##### Data excerpts

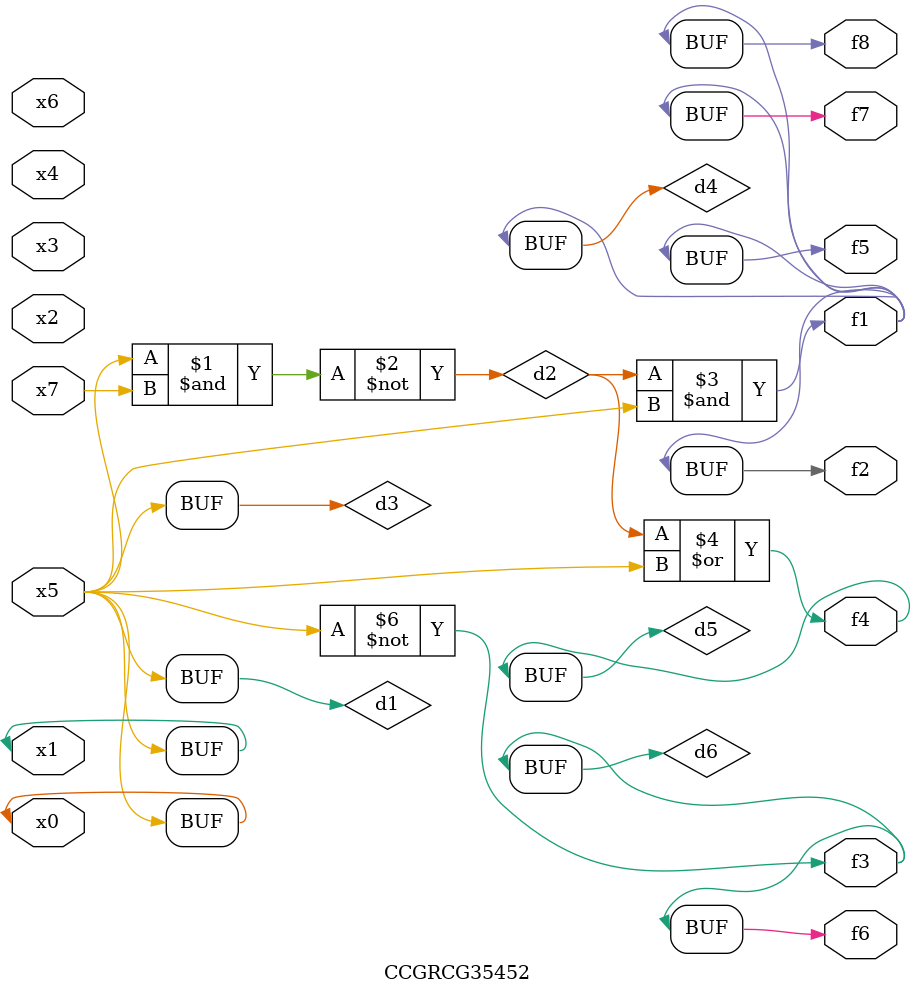
<source format=v>
module CCGRCG35452(
	input x0, x1, x2, x3, x4, x5, x6, x7,
	output f1, f2, f3, f4, f5, f6, f7, f8
);

	wire d1, d2, d3, d4, d5, d6;

	buf (d1, x0, x5);
	nand (d2, x5, x7);
	buf (d3, x0, x1);
	and (d4, d2, d3);
	or (d5, d2, d3);
	nor (d6, d1, d3);
	assign f1 = d4;
	assign f2 = d4;
	assign f3 = d6;
	assign f4 = d5;
	assign f5 = d4;
	assign f6 = d6;
	assign f7 = d4;
	assign f8 = d4;
endmodule

</source>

##########

*Work required*
Return every line above verbatim, pictures excluded.

*Result for this exercise*
<source format=v>
module CCGRCG35452(
	input x0, x1, x2, x3, x4, x5, x6, x7,
	output f1, f2, f3, f4, f5, f6, f7, f8
);

	wire d1, d2, d3, d4, d5, d6;

	buf (d1, x0, x5);
	nand (d2, x5, x7);
	buf (d3, x0, x1);
	and (d4, d2, d3);
	or (d5, d2, d3);
	nor (d6, d1, d3);
	assign f1 = d4;
	assign f2 = d4;
	assign f3 = d6;
	assign f4 = d5;
	assign f5 = d4;
	assign f6 = d6;
	assign f7 = d4;
	assign f8 = d4;
endmodule

</source>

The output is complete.